# Sadly missing



## Shug (Oct 24, 2012)

Whats up with Quinn's 365 day? I need a fix


----------



## quinn (Oct 24, 2012)

I'm very sorry I left you hanging. I've been going thru some rough times at home and in my head. I wouldn't have thought going up to strangers,talking with them and taking photo's would roughful any feathers! I promise to do better and get caught up!Thanks for checking it out!


----------



## Crickett (Oct 25, 2012)

I hope you get everything worked out Quinn!


----------



## mrs. hornet22 (Oct 25, 2012)

quinn said:


> I'm very sorry I left you hanging. I've been going thru some rough times at home and in my head. I wouldn't have thought going up to strangers,talking with them and taking photo's would roughful any feathers! I promise to do better and get caught up!Thanks for checking it out!

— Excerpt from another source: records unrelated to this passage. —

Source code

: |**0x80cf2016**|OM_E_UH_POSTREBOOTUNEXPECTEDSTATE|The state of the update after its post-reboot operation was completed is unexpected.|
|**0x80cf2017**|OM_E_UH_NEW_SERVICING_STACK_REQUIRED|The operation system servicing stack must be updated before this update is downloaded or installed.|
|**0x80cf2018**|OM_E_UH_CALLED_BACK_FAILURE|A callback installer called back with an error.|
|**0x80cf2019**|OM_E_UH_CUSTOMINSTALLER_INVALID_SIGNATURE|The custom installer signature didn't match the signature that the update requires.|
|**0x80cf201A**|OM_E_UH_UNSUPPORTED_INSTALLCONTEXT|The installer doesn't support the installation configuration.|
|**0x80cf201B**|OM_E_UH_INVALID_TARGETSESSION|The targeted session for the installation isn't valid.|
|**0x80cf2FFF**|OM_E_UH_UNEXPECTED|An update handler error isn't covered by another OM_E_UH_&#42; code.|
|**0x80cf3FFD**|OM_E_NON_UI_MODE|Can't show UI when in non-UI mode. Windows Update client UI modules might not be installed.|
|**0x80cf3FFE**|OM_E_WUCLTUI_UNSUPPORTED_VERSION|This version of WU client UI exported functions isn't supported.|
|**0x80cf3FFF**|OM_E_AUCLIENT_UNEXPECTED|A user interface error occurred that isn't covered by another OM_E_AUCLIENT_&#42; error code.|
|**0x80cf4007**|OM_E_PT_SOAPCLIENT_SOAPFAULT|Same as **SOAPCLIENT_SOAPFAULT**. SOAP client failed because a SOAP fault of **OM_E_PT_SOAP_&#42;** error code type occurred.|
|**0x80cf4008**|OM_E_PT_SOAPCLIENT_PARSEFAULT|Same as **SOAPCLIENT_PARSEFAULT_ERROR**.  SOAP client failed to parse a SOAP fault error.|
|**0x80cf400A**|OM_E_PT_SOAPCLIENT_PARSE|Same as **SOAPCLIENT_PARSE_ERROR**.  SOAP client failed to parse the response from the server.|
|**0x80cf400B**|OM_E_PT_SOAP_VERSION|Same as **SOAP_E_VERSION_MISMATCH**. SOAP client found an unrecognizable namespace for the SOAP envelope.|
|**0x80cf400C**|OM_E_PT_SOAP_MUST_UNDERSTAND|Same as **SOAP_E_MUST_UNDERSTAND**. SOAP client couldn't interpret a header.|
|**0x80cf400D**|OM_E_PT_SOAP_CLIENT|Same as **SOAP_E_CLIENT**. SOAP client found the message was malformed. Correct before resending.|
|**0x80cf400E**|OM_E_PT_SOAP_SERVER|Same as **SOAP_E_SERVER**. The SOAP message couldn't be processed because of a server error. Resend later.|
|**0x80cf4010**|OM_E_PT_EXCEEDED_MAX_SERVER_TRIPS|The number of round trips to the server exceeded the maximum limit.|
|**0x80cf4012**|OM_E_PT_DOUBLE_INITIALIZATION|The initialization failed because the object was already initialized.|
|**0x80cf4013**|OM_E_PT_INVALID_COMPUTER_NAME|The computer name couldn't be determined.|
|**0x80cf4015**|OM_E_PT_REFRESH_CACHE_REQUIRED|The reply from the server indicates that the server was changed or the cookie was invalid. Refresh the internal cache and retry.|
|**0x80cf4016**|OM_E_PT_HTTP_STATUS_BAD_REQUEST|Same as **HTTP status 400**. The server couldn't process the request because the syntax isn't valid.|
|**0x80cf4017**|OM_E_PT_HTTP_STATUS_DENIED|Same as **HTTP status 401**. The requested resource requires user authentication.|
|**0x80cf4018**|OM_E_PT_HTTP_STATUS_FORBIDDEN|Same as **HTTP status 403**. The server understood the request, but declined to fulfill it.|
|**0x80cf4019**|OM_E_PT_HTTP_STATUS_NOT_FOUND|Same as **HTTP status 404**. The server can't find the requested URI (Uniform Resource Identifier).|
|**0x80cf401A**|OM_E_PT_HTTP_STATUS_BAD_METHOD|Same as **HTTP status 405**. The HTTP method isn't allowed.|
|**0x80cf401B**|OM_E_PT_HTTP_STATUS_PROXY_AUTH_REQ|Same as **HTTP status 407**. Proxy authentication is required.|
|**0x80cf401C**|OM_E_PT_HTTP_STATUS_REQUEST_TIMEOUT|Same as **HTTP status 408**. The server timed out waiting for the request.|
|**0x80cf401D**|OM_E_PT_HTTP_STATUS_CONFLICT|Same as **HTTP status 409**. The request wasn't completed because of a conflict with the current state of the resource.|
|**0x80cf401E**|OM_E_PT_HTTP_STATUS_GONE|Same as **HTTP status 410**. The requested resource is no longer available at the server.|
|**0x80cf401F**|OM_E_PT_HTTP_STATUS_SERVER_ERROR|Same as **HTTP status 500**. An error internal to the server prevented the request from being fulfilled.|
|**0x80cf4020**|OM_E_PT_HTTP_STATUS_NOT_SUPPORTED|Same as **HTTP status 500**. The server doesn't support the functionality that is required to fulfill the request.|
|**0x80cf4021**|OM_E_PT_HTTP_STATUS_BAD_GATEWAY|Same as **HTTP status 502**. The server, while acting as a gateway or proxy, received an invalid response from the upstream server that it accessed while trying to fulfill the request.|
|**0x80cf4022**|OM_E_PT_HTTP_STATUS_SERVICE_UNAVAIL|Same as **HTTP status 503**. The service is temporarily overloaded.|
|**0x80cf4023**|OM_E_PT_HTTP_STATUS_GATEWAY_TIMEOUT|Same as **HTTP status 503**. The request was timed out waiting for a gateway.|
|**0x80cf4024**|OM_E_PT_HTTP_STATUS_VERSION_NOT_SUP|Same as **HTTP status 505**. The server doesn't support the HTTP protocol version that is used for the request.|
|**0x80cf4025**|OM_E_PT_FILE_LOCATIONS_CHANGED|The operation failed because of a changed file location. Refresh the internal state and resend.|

Hope you get things worked out. I love your project!!!


----------



## Shug (Oct 25, 2012)

Take your time sir. No big hurry. Take care of the home front and your health.


----------



## Keebs (Oct 25, 2012)

quinn said:


> I'm very sorry I left you hanging. I've been going thru some rough times at home and in my head. I wouldn't have thought going up to strangers,talking with them and taking photo's would roughful any feathers! I promise to do better and get caught up!Thanks for checking it out!


  & 's my friend.


----------



## Hoss (Oct 28, 2012)

There are things a lot more important that the project.  You take care of what you need to quinn.  We'll be here when you get going again.

Hoss


----------



## rip18 (Oct 30, 2012)

I sure enjoyed the latest updates.   Yep, you take care of quinn!  We're pulling for you!   If we can help, just yell.


----------